Can oral cavity and oropharyngeal cancers be prevented?
Avoid risk factors
Not all cases of oral cavity and oropharyngeal cancer can be prevented, but the risk of developing these cancers can be greatly reduced by avoiding certain risk factors.
Limit smoking and drinking
Tobacco and alcohol are among the most important risk factors for these cancers. Not starting to smoke is the best way to limit the risk of getting these cancers. Quitting tobacco also greatly lowers your risk of developing these cancers, even after many years of use. The same is true of heavy drinking. Limit how much alcohol you drink, if you drink at all.
Limit exposure to ultraviolet (UV) light
Ultraviolet radiation is an important and avoidable risk factor for cancer of the lips, as well as for skin cancer. If possible, limit the time you spend outdoors during the middle of the day, when the sun’s UV rays are strongest. If you are out in the sun, wear a wide-brimmed hat and use sunscreen and lip balm with a sun protection factor (SPF) of at least 15.
Wear properly fitted dentures
Avoiding sources of oral irritation (such as dentures that do not fit properly) may also lower your risk for oral cancer.
Eat a healthy diet
A poor diet has been linked to oral cavity and oropharyngeal cancers, although it’s not exactly clear what substances in healthy foods might be responsible for reducing the risk of these cancers.
In general, eating a healthy diet is much better than adding vitamin supplements to an otherwise unhealthy diet. The American Cancer Society recommends eating a healthy diet, with an emphasis on plant foods. This includes eating at least 2½ cups of vegetables and fruits every day. Choosing whole-grain breads, pastas, and cereals instead of refined grains, and eating fish, poultry, or beans instead of processed meat and red meat may also help lower your risk of cancer. See the American Cancer Society Guidelines on Nutrition and Physical Activity for Cancer Prevention for our full guidelines.
Avoid HPV infection
The risk of HPV infection of the mouth and throat is increased in those who have oral sex and multiple sex partners. These infections are also more common in smokers, which may be because the smoke damages their immune system or the cells that line the oral cavity. These infections are common and rarely cause symptoms. Although HPV infection is linked to oropharyngeal cancer, most people with HPV infections of the mouth and throat do not go on to develop this cancer. In addition, many oral and oropharyngeal cancers are not related to HPV infection.
In recent years, vaccines that reduce the risk of infection with certain types of HPV have become available. These vaccines were originally meant to lower the risk of cervical cancer, but they have been shown to lower the risk of other cancers linked to HPV as well, such as cancers of the anus, vulva, and vagina. HPV vaccination may also lower the risk of mouth and throat cancers, but this has not yet been proven.
Since these vaccines are only effective if given before someone is infected with HPV, they are given at an early age, before a person is likely to become sexually active.
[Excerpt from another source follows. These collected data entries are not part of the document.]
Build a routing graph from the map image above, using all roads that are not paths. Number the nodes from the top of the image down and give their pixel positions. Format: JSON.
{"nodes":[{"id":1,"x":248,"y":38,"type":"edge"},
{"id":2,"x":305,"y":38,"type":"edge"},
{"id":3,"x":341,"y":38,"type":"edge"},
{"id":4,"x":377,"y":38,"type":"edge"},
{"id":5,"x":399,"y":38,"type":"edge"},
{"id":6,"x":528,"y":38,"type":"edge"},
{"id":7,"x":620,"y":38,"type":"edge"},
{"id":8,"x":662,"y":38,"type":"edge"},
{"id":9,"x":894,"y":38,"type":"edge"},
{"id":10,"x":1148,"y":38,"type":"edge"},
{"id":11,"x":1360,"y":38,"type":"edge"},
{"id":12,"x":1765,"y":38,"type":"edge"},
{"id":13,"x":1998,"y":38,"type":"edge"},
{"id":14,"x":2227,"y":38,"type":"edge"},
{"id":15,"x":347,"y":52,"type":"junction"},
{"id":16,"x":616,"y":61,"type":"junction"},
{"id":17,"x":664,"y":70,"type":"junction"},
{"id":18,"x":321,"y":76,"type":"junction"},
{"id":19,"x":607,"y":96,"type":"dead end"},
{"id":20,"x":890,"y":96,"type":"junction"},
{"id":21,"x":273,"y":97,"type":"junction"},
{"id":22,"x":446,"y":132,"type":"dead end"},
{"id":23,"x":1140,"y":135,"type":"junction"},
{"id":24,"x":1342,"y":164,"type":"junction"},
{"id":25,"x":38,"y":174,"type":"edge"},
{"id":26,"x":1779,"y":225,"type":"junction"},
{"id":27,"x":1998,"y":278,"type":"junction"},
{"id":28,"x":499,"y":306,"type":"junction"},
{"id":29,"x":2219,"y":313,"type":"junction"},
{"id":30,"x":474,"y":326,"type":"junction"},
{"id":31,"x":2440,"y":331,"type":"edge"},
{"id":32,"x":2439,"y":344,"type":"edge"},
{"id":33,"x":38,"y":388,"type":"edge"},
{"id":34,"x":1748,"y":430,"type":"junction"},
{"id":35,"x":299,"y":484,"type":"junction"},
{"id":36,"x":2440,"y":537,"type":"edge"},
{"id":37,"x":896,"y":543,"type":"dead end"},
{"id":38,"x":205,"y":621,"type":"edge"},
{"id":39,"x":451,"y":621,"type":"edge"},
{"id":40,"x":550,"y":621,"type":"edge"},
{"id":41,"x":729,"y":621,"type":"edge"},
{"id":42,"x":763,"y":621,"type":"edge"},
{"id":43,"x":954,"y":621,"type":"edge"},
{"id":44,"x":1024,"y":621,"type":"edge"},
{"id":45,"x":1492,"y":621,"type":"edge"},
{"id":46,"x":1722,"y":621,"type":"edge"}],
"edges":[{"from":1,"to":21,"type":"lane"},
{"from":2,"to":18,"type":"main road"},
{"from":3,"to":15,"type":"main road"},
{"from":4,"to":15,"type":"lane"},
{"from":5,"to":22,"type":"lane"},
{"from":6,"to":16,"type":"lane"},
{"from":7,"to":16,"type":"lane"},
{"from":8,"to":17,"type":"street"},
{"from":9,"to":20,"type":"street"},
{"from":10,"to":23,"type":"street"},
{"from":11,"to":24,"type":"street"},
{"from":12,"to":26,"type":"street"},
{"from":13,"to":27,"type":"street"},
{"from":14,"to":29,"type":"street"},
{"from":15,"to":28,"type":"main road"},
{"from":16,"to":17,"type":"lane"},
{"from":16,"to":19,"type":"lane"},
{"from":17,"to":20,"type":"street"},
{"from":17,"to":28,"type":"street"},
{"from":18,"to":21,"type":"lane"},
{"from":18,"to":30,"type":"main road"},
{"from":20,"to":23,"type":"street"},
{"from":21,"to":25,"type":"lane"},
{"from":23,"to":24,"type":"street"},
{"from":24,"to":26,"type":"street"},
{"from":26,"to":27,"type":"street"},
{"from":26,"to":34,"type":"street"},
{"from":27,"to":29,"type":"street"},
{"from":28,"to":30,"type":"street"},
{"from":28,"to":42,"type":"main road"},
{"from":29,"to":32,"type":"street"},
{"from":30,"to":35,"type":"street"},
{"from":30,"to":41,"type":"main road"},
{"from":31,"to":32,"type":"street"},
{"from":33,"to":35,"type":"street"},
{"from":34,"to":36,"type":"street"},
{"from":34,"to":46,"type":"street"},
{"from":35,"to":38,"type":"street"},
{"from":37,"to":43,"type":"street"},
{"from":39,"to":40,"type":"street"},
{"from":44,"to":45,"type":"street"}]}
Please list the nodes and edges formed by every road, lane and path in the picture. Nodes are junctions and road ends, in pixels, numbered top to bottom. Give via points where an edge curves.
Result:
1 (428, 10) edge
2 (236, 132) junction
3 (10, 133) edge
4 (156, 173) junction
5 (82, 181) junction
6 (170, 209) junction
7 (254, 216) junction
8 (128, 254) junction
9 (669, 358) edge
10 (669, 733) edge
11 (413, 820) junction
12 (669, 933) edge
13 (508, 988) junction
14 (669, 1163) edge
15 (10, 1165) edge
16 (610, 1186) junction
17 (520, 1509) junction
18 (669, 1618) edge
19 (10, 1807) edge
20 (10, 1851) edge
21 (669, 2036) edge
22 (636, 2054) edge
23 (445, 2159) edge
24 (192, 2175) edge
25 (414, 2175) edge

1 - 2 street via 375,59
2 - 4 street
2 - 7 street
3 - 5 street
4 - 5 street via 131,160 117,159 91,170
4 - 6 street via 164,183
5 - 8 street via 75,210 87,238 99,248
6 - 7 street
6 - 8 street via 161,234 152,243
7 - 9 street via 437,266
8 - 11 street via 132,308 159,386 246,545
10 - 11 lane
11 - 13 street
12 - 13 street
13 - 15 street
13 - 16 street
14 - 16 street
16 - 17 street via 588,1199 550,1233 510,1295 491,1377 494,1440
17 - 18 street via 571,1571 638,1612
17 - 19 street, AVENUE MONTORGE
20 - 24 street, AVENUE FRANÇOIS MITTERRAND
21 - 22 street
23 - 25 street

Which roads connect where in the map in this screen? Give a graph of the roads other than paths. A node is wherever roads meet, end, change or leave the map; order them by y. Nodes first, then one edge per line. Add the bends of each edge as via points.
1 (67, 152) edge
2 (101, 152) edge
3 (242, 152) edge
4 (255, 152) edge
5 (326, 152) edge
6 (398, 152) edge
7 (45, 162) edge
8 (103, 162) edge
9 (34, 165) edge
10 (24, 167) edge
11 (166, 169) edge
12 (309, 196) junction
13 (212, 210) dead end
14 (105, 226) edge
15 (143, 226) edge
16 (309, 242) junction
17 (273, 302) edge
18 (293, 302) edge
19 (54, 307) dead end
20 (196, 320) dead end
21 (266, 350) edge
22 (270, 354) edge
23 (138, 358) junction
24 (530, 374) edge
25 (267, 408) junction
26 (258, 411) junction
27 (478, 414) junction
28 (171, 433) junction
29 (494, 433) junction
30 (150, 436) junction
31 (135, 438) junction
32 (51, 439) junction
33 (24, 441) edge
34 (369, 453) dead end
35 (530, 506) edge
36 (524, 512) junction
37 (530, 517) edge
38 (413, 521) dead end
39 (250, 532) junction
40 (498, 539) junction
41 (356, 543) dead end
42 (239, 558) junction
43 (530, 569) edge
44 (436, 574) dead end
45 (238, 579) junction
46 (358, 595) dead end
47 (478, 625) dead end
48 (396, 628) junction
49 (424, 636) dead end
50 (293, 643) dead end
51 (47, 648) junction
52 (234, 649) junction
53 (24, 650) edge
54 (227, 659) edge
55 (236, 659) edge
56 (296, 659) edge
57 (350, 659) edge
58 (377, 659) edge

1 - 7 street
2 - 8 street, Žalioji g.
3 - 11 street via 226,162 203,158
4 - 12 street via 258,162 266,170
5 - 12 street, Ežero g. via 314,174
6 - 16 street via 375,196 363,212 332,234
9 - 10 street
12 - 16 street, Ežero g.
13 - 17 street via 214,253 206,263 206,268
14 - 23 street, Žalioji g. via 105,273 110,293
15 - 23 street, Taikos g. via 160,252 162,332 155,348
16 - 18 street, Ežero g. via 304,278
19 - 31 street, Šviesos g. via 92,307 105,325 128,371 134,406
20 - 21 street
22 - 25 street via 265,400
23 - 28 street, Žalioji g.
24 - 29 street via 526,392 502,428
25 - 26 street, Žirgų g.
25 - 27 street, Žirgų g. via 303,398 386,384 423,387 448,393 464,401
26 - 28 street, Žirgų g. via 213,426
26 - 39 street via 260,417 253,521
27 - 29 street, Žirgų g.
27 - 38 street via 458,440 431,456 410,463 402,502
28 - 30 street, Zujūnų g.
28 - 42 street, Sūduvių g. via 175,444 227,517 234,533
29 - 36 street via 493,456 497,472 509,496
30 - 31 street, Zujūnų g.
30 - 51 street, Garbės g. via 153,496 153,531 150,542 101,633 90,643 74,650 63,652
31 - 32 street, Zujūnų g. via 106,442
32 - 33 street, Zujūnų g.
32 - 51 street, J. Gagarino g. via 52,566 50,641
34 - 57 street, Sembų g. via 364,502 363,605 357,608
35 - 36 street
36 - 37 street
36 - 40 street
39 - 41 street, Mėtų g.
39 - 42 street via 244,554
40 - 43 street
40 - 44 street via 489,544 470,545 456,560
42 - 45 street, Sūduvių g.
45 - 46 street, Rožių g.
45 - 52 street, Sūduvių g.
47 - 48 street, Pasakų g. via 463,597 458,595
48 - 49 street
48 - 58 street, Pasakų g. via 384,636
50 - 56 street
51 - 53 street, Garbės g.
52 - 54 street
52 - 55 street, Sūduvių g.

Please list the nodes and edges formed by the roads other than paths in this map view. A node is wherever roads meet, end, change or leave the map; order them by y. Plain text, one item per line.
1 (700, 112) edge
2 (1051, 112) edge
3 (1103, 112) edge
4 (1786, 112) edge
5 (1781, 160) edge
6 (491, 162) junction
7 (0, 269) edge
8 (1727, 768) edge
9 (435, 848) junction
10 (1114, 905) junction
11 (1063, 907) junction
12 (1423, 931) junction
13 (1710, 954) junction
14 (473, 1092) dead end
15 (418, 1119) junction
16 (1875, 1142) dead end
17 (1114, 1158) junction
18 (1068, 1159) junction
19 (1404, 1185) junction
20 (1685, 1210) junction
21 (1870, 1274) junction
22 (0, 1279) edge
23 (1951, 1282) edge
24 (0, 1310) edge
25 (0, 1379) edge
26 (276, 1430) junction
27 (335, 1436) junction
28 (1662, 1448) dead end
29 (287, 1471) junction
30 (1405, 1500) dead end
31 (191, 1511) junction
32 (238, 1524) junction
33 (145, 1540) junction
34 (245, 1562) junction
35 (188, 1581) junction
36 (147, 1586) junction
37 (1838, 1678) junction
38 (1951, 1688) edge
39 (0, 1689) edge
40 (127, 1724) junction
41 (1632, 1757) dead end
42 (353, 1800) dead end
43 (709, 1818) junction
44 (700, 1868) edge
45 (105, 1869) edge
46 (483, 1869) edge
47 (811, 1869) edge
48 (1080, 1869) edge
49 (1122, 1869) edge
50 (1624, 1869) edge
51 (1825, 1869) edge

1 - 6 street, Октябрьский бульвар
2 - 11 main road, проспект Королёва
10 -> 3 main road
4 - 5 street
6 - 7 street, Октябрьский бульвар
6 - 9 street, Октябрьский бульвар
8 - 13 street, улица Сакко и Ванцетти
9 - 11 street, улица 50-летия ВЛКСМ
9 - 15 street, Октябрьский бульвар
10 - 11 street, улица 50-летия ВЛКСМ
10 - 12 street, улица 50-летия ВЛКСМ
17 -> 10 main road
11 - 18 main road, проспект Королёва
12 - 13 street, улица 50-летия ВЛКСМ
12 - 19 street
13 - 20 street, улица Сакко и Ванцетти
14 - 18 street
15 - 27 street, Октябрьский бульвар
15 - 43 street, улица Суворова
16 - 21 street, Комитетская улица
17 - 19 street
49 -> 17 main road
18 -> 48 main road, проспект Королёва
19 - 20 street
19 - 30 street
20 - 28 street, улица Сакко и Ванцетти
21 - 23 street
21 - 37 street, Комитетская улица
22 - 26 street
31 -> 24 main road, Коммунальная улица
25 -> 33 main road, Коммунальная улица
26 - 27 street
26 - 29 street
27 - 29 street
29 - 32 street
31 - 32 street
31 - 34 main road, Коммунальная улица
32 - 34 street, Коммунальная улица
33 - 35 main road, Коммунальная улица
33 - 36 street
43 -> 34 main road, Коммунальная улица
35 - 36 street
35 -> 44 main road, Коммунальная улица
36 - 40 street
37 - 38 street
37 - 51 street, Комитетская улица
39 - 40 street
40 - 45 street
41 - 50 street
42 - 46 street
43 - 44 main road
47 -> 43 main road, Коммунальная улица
For more information on HPV, see our document Human Papilloma Virus (HPV), Cancer, and HPV Vaccines -- Frequently Asked Questions.
Treat pre-cancerous growths
Areas of leukoplakia or erythroplakia in the mouth sometimes progress to cancer. Doctors often remove these areas, especially if a biopsy shows they contain areas of dysplasia (abnormal growth) when looked at under a microscope.
But removing areas of leukoplakia or erythroplakia does not always prevent someone from getting oral cavity cancer. Studies have found that even when these areas are completely removed, people with certain types of erythroplakia and leukoplakia still have a higher chance of developing a cancer in some other area of their mouth.
This may be because the whole lining of the mouth has probably been exposed to the same cancer-causing agents that led to these pre-cancers (like tobacco). This means that the entire area may already have early changes that can lead to cancer. This concept is called field cancerization.
It is important for patients who have had these areas removed to continue having checkups to look for cancer, and for new areas of leukoplakia or erythroplakia.
In recent years, doctors have been testing medicines to try to help lower the risk of these cancers. This approach, called chemoprevention, is particularly needed for people who have a higher risk of these cancers, such as those with leukoplakia or erythroplakia.
Several kinds of drugs have been studied for oropharyngeal cancer chemoprevention, but most of the research has focused on drugs related to vitamin A (retinoids). Studies so far have shown that retinoids can cause some areas of leukoplakia to shrink or even go away temporarily. But these studies have not found a long-term benefit in preventing cancer or helping patients live longer. At the same time, most of these drugs have bothersome and even serious side effects.
Vitamin A supplements are not recommended unless prescribed by a doctor for a specific health problem. High doses of vitamin A do not decrease cancer risk and can be toxic. Vitamin A supplements may, in fact, raise the risk of some cancers. This is why researchers are studying synthetic (man-made) retinoids, which may be more effective than natural vitamin A in preventing cancer.
Research into other anti-cancer compounds that may be used as oral rinses is now under way. This is discussed further in the section “What’s new in oral cavity and oropharyngeal cancer research and treatment?”